● PROMPT A
In the article on sleep debt, recast the paragraph beginning "During the study, the participants" as a short bulleted list that keeps its main facts.
● PROMPT B
According to the article on sleep debt, where were the study's results published?
● PROMPT C
Pick up the article on sleep debt after its last sentence and continue it.

● EXTRACTED TEXT
********************
Researchers at the University of
Pennsylvania have found that people who sleep for six hours or
less a night for two weeks respond as poorly on standard cognitive
tests as do people who don't sleep at all for three days. But
they think they're doing fine, which is the problem.
"Contrary to the idea that
people adapt to sleep deprivation, people develop a severe level
of impairment when they have a sleep debt over a 14-day period,
but they are not subjectively aware of their impairment,"
says Hans P.A. Van Dongen, an assistant professor of sleep and
chronobiology at the University of Pennsylvania School of Medicine
and author of a study tracking the effects of sleep debt.
This means, he says, that their
reaction times, decision-making abilities and attention spans
are compromised without them knowing it, which can mean trouble.
"Impairment is when mistakes
happen, like car crashes, problems operating machinery, or more
benign effects, like decision-making impairment," Van Dongen
says.
The study results appear in the
March 15 issue of Sleep.
"This excellent study adds
to the literature on the cumulative effects of sleep restriction
and is additional evidence that suggests that people cannot really
get used to being sleep-deprived, which contradicts beliefs that
are still held in the public," says Avi Sadeh, a psychology
professor at the University of Tel Aviv. Sadeh is the author of
another recent study that found similar cognitive impairments
among children with slight sleep deprivation.
For this study, Van Dongen and
his colleagues recruited 48 healthy men and women, aged 21 to
38, and divided them into four groups. Three of the groups slept
for eight, six, and fours hours nightly, respectively, for two
weeks. A fourth group slept for eight hours a night for two nights
and then was kept awake for 88 hours without sleep.
During the study, the participants
were tested every two hours for self-reports of sleepiness and
were also given a series of five neurobehavioral tests to monitor
their cognitive abilities, including their working memory, their
attention span and their response times.
While those who slept eight hours
nightly showed no slippage in their cognitive abilities, those
who were sleep-deprived showed significant impairment in the tests.
An example, Van Dongen says, is
in reaction times, which are measured in lapses, or reaction times
longer than 500 milliseconds. This is the critical time for, say,
seeing or missing a road signal. In those who got enough sleep,
the respondents scored zero to one lapses over a 10-minute period
in a reaction time test, but among those with less sleep, there
were up to 16 lapses in the ten minutes.
********************
● INPUT DATA
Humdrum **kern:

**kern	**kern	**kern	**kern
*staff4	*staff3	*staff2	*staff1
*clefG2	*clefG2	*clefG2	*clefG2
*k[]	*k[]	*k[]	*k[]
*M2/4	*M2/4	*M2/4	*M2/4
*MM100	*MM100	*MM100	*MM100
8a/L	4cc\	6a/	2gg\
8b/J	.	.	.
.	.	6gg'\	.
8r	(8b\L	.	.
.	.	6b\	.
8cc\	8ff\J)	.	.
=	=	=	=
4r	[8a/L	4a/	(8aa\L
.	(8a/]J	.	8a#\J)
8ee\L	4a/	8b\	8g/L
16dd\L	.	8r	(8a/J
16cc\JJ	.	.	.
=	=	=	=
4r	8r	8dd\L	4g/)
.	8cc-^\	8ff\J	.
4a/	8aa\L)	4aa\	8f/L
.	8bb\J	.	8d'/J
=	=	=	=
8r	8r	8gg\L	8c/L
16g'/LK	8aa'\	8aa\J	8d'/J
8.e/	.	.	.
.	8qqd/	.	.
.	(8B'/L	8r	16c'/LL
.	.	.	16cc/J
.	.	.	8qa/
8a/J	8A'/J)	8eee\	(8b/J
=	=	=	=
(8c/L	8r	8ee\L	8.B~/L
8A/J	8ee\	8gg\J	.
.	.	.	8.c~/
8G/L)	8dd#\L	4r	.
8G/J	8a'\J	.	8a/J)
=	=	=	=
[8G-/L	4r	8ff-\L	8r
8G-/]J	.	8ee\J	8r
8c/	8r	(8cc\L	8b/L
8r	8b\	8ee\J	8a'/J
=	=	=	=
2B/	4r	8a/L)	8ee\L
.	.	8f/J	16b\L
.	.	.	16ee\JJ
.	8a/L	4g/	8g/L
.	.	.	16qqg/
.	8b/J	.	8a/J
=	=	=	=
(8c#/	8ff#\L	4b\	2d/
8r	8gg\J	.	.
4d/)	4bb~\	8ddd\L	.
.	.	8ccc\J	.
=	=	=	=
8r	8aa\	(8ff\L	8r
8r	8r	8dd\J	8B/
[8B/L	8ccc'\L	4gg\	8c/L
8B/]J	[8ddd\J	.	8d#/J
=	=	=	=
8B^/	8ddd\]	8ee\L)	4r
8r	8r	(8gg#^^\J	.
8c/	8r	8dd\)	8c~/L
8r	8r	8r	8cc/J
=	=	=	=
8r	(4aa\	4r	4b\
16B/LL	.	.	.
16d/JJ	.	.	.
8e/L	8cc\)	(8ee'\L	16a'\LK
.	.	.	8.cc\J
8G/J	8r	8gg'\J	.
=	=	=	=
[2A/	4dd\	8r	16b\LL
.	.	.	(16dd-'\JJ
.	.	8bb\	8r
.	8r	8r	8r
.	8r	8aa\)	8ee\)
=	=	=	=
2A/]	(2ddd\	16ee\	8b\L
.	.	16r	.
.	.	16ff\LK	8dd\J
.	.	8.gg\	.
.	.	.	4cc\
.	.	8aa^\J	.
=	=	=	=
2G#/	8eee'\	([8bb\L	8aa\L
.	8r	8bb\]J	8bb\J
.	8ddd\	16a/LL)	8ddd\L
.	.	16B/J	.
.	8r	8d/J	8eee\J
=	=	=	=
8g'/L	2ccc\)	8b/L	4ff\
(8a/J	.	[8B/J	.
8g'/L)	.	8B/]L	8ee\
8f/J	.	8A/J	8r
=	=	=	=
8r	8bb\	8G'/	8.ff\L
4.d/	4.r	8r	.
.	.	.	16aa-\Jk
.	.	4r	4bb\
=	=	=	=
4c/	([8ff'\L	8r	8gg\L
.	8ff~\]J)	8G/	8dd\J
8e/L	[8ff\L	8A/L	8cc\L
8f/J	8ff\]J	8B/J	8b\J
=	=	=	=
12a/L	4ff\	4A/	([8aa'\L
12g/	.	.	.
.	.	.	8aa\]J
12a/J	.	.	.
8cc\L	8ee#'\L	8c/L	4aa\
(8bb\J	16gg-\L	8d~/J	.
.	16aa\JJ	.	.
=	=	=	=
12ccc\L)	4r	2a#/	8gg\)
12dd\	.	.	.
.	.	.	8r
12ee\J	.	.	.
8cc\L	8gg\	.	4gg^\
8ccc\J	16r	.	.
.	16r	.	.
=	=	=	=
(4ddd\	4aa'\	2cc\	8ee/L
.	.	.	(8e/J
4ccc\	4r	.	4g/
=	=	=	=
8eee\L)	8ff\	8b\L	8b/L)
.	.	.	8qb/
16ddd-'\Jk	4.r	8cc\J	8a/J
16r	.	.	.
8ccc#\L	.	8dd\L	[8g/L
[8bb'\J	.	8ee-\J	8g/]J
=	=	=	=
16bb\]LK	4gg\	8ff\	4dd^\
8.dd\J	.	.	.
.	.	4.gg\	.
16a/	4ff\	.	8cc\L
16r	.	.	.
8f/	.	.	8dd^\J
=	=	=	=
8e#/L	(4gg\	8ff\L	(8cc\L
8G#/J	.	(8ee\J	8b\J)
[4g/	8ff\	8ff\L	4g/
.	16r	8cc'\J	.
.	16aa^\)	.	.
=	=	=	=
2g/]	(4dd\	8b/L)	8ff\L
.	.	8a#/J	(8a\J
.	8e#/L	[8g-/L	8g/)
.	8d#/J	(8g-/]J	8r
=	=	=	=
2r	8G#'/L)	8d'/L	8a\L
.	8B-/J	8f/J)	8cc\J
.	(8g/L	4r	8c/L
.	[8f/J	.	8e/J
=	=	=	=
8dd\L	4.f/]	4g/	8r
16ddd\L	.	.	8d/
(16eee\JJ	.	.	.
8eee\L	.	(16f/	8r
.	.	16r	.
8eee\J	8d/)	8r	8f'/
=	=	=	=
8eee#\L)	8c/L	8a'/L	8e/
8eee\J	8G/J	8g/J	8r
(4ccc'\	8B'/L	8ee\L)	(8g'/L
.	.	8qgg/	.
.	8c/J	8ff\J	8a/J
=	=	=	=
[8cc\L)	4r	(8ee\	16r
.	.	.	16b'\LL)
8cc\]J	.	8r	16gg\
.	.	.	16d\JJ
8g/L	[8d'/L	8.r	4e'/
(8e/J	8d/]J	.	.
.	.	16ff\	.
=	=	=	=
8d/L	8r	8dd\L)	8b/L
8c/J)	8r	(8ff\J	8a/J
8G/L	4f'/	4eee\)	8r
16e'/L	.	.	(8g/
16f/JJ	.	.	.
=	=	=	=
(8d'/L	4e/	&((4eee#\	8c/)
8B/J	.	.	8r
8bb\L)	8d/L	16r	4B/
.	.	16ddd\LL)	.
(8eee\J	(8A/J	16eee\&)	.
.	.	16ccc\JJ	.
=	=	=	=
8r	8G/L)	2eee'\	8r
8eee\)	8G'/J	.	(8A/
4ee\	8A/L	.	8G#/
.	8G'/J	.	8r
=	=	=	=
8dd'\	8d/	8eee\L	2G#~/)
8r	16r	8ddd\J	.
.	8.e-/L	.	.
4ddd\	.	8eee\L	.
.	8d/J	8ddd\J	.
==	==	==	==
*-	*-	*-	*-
********************
● TASK ANSWER A
- Participants were tested every two hours.
- Each session included self-reports of sleepiness.
- Five neurobehavioral tests monitored cognitive abilities: working memory, attention span and response times.

● TASK ANSWER B
In the March 15 issue of Sleep.

● TASK ANSWER C
Further, those with the four- or
six-hour sleep times scored just as poorly on the cognitive tests
as did those who had no sleep for three days, but those in the
latter group were unaware they were impaired, Van Dongen says.
"What was worrisome was that
as time went by during the study, the people who slept for four
or six hours a night began to underestimate their performance
impairment," Van Dongen says, compared to the group that
stayed awake for 88 hours, who were very aware they weren't functioning
at their best levels.
"These data are very consistent
with other data. This study, however, does provide a very robust
confirmation of the performance deficits associated with less
than six hours sleep. This deficit can be very detrimental or
even dangerous [e.g., driving] because part of the deficit is
lack of appreciation of the increasing deficit," says Dr.
Carl E. Hunt, director of the National Center on Sleep Disorders
Research in Bethesda, Md.
For two weeks before the study,
and during the study itself, participants abstained from caffeine,
tobacco, alcohol or medications, all of which can be stimulants
and mask the effects of sleep deprivation.
"People in the real world
are using these things to stay awake, but when there's a critical
situation, and the stimulants wear off, what you're left with
is your intrinsic biology, and if that is impaired, that's when
mistakes happen," Van Dongen says.
More information
Test your sleep IQ by taking a
test from the National
Center on Sleep Disorders. To help you get a good night's
sleep, follow these tips from the National
Sleep Foundation.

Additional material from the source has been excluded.